Rewrite every line of the listing below as a JSON list of strings, one string per line, with blank lines and the picture placeholders left out.

■ **Stored entries**
----
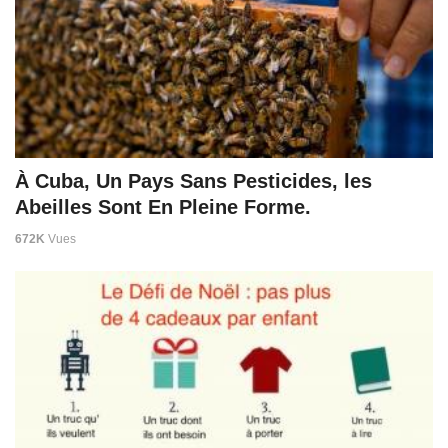
À Cuba, Un Pays Sans Pesticides, les
Abeilles Sont En Pleine Forme.
672K
Vues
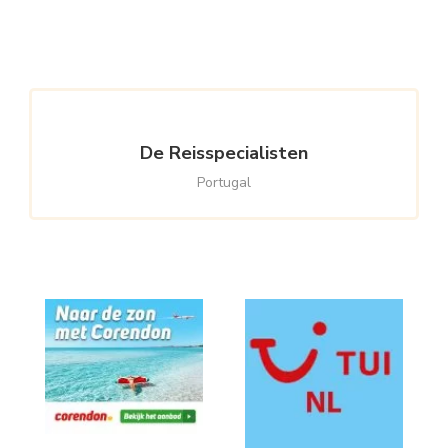
Something?
De Reisspecialisten
Portugal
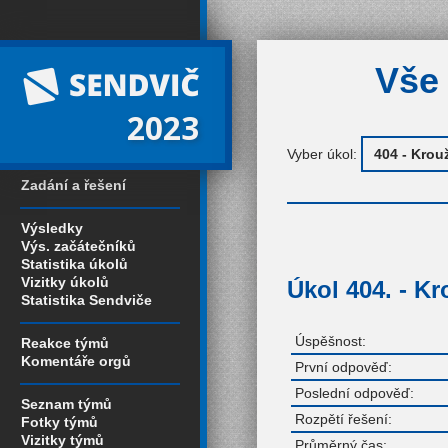
Vše 
2023
Vyber úkol:
Zadání a řešení
Výsledky
Výs. začátečníků
Statistika úkolů
Vizitky úkolů
Úkol 404. - K
Statistika Sendviče
Úspěšnost:
Reakce týmů
Komentáře orgů
První odpověď:
Poslední odpověď:
Seznam týmů
Rozpětí řešení:
Fotky týmů
Vizitky týmů
Průměrný čas:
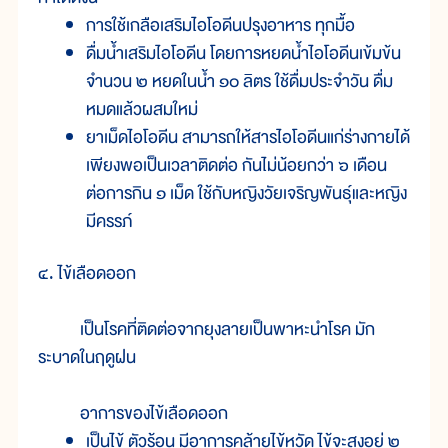
การใช้เกลือเสริมไอโอดีนปรุงอาหาร ทุกมื้อ
ดื่มน้ำเสริมไอโอดีน โดยการหยดน้ำไอโอดีนเข้มข้น
จำนวน ๒ หยดในน้ำ ๑๐ ลิตร ใช้ดื่มประจำวัน ดื่ม
หมดแล้วผสมใหม่
ยาเม็ดไอโอดีน สามารถให้สารไอโอดีนแก่ร่างกายได้
เพียงพอเป็นเวลาติดต่อ กันไม่น้อยกว่า ๖ เดือน
ต่อการกิน ๑ เม็ด ใช้กับหญิงวัยเจริญพันธุ์และหญิง
มีครรภ์
๔. ไข้เลือดออก
เป็นโรคที่ติดต่อจากยุงลายเป็นพาหะนำโรค มัก
ระบาดในฤดูฝน
อาการของไข้เลือดออก
เป็นไข้ ตัวร้อน มีอาการคล้ายไข้หวัด ไข้จะสูงอยู่ ๒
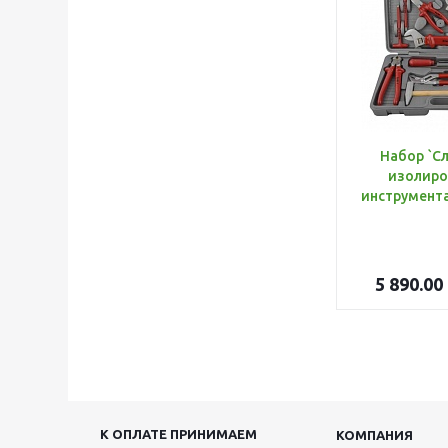
Набор `С
изолиро
5 890.00
К ОПЛАТЕ ПРИНИМАЕМ
КОМПАНИЯ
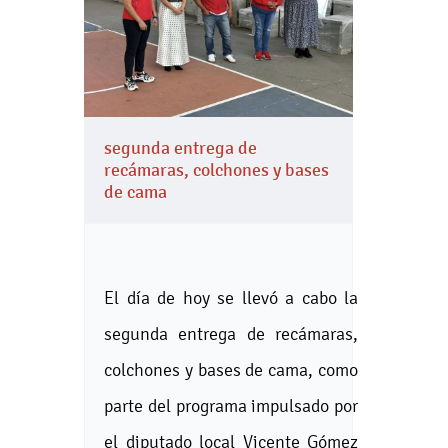
segunda entrega de
recámaras, colchones y bases
de cama
El día de hoy se llevó a cabo la
segunda entrega de recámaras,
colchones y bases de cama, como
parte del programa impulsado por
el diputado local Vicente Gómez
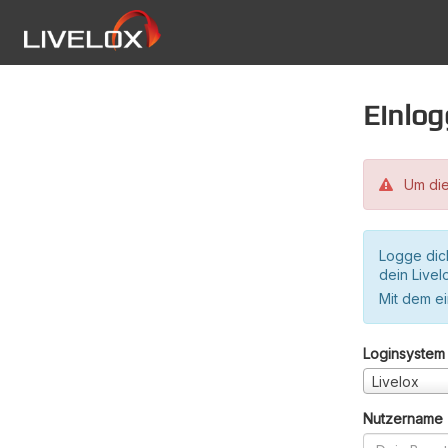
Einlo
Um die
Logge dic
dein Live
Mit dem e
Loginsystem
Livelox
Nutzername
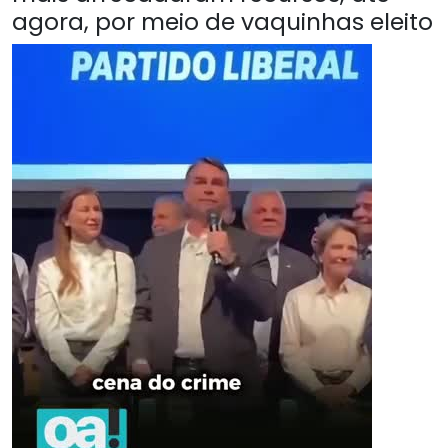
agora, por meio de vaquinhas eleito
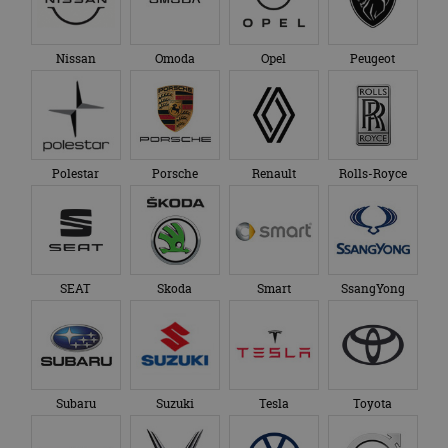
Nissan
Omoda
Opel
Peugeot
Polestar
Porsche
Renault
Rolls-Royce
SEAT
Skoda
Smart
SsangYong
Subaru
Suzuki
Tesla
Toyota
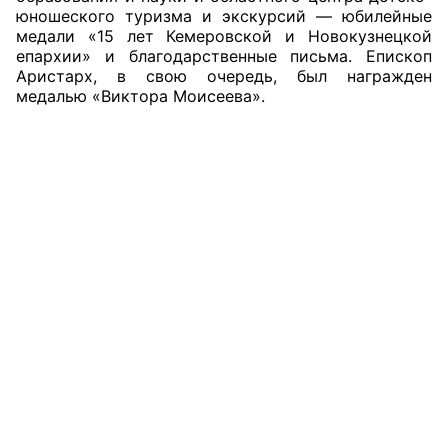
юношеского туризма и экскурсий — юбилейные
Аппарат ОП КО
медали «15 лет Кемеровской и Новокузнецкой
епархии» и благодарственные письма. Епископ
УСТАВ ГКУ “АППАРАТ ОП КО”
Аристарх, в свою очередь, был награжден
медалью «Виктора Моисеева».
Доходы руководителя за 2024 г.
----
■ **SOLUTION TO THIS PROBLEM**
[
  "À Cuba, Un Pays Sans Pesticides, les",
  "Abeilles Sont En Pleine Forme.",
  "672K",
  "Vues",
  "Something?",
  "De Reisspecialisten",
  "Portugal",
  "Vše ",
  "2023",
  "Vyber úkol:",
  "Zadání a řešení",
  "Výsledky",
  "Výs. začátečníků",
  "Statistika úkolů",
  "Vizitky úkolů",
  "Úkol 404. - K",
  "Statistika Sendviče",
  "Úspěšnost:",
  "Reakce týmů",
  "Komentáře orgů",
  "První odpověď:",
  "Poslední odpověď:",
  "Seznam týmů",
  "Rozpětí řešení:",
  "Fotky týmů",
  "Vizitky týmů",
  "Průměrný čas:",
  "การใช้เกลือเสริมไอโอดีนปรุงอาหาร ทุกมื้อ",
  "ดื่มน้ำเสริมไอโอดีน โดยการหยดน้ำไอโอดีนเข้มข้น",
  "จำนวน ๒ หยดในน้ำ ๑๐ ลิตร ใช้ดื่มประจำวัน ดื่ม",
  "หมดแล้วผสมใหม่",
  "ยาเม็ดไอโอดีน สามารถให้สารไอโอดีนแก่ร่างกายได้",
  "เพียงพอเป็นเวลาติดต่อ กันไม่น้อยกว่า ๖ เดือน",
  "ต่อการกิน ๑ เม็ด ใช้กับหญิงวัยเจริญพันธุ์และหญิง",
  "มีครรภ์",
  "๔. ไข้เลือดออก",
  "เป็นโรคที่ติดต่อจากยุงลายเป็นพาหะนำโรค มัก",
  "ระบาดในฤดูฝน",
  "อาการของไข้เลือดออก",
  "เป็นไข้ ตัวร้อน มีอาการคล้ายไข้หวัด ไข้จะสูงอยู่ ๒",
  "Набор `С",
  "изолиро",
  "5 890.00",
  "К ОПЛАТЕ ПРИНИМАЕМ",
  "КОМПАНИЯ",
  "segunda entrega de",
  "recámaras, colchones y bases",
  "de cama",
  "El día de hoy se llevó a cabo la",
  "segunda entrega de recámaras,",
  "colchones y bases de cama, como",
  "parte del programa impulsado por",
  "el diputado local Vicente Gómez",
  "Einlo",
  "Um die",
  "Logge dic",
  "dein Live",
  "Mit dem e",
  "Loginsystem",
  "Livelox",
  "Nutzername",
  "agora, por meio de vaquinhas eleito",
  "Nissan",
  "Omoda",
  "Opel",
  "Peugeot",
  "Polestar",
  "Porsche",
  "Renault",
  "Rolls-Royce",
  "SEAT",
  "Skoda",
  "Smart",
  "SsangYong",
  "Subaru",
  "Suzuki",
  "Tesla",
  "Toyota",
  "юношеского туризма и экскурсий — юбилейные",
  "Аппарат ОП КО",
  "медали «15 лет Кемеровской и Новокузнецкой",
  "епархии» и благодарственные письма. Епископ",
  "УСТАВ ГКУ “АППАРАТ ОП КО”",
  "Аристарх, в свою очередь, был награжден",
  "медалью «Виктора Моисеева».",
  "Доходы руководителя за 2024 г."
]